Open House
There’s a famous poem by Robert Frost that says, and I paraphrase, “two roads diverged, both selling out in their own way, one to Hollywood, and one to direct-to-video erotic thrillers.” Frost wrote this poem after watching Open House, a low-budget slasher movie taking place amongst real estate agents, written by David Mickey Evans, who followed up this script with the fantasy/child abuse uplifting drama, Radio Flyer and the nostalgia for racial mixing amongst young baseball players with The Sandlot, while director Jag Mundhra followed Open House with titles like Sexual Malice, Tropical Heat, and most recently, Kama Sutra 3.
Open House is like a perfect synthesis of these two styles, featuring both badly staged murders and gratuitous nudity, as well as a too good for this project Hollywood star, Adrienne Barbeau as the lead, who is involved in a horribly unconvincing romantic relationship with a doctor with a radio call-in show, who may or may not have the key to discovering who the serial killer is. The killer’s likes including growling off-screen, collecting severed fingers, and terrifying bimbos trying to sell overpriced property. A subplot that was a precursor to Glengarry Glen Ross with scheming, sleazy battles between salespeople, gives us such winning dialogue as “your leads are for the birds!” There’s even a rather original explanation for the motive of the killer, suggesting that there might have been a much smarter movie just underneath the layers of inept, cheap sleaze. But to add brains to a movie like this would be a mistake, its very lack of self-awareness is what gives it its charm. If Open House were a better movie, what would we make of the scene where a woman is electrocuted, because the killer poured champagne on her naked breasts? Or that 90% of the dialogue required ADR? Or when a woman discovers the first dead body, she screams so long, that it veers off into humor, and keeps going after that, for probably another 30 seconds.

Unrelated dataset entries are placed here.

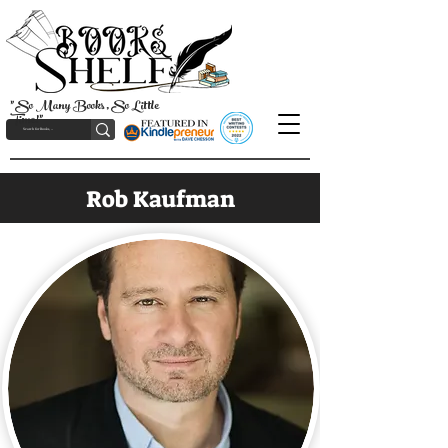
"So Many Books, So Little
Time!"
Rob Kaufman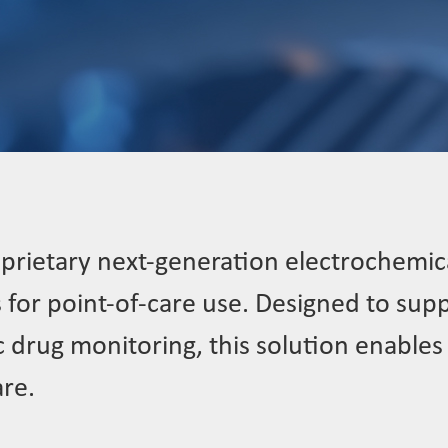
prietary next-generation electrochemica
s for point-of-care use. Designed to sup
drug monitoring, this solution enables t
are.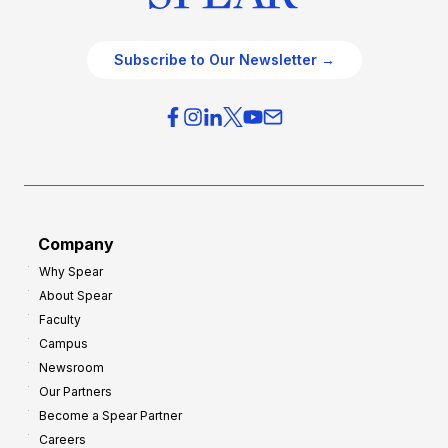
Subscribe to Our Newsletter →
Company
Why Spear
About Spear
Faculty
Campus
Newsroom
Our Partners
Become a Spear Partner
Careers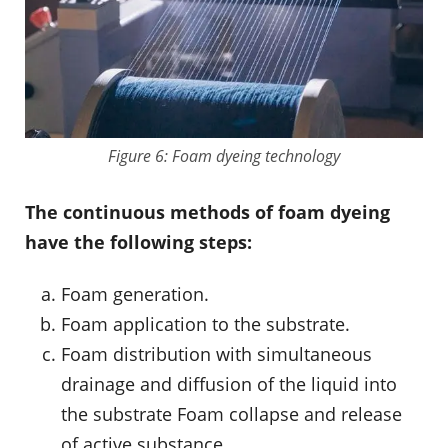
Figure 6: Foam dyeing technology
The continuous methods of foam dyeing
have the following steps:
Foam generation.
Foam application to the substrate.
Foam distribution with simultaneous
drainage and diffusion of the liquid into
the substrate Foam collapse and release
of active substance.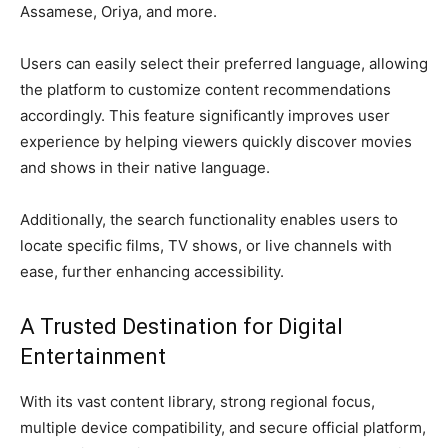
Assamese, Oriya, and more.
Users can easily select their preferred language, allowing
the platform to customize content recommendations
accordingly. This feature significantly improves user
experience by helping viewers quickly discover movies
and shows in their native language.
Additionally, the search functionality enables users to
locate specific films, TV shows, or live channels with
ease, further enhancing accessibility.
A Trusted Destination for Digital
Entertainment
With its vast content library, strong regional focus,
multiple device compatibility, and secure official platform,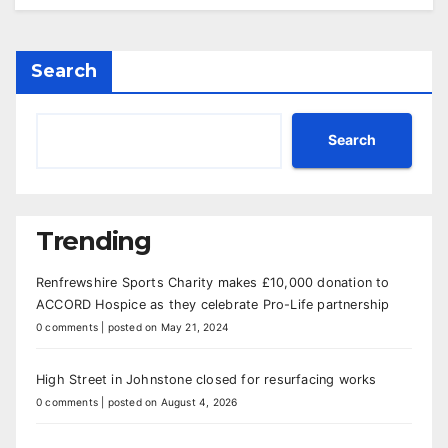
Search
Search
Trending
Renfrewshire Sports Charity makes £10,000 donation to
ACCORD Hospice as they celebrate Pro-Life partnership
0 comments
|
posted on May 21, 2024
High Street in Johnstone closed for resurfacing works
0 comments
|
posted on August 4, 2026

Barbeau takes the movie rather seriously, which is the only explanation for her nude scene, because her performance is so bad, she had a hard time convincing me she was going for her morning jog, let alone engaging in a relationship with the radio doctor. It’s also pretty difficult to hate a movie where a character drives the strangest looking hybrid imaginable, with what appears to be a Rolls Royce convertible sports car. Tackiness that extreme can’t help but be endearing.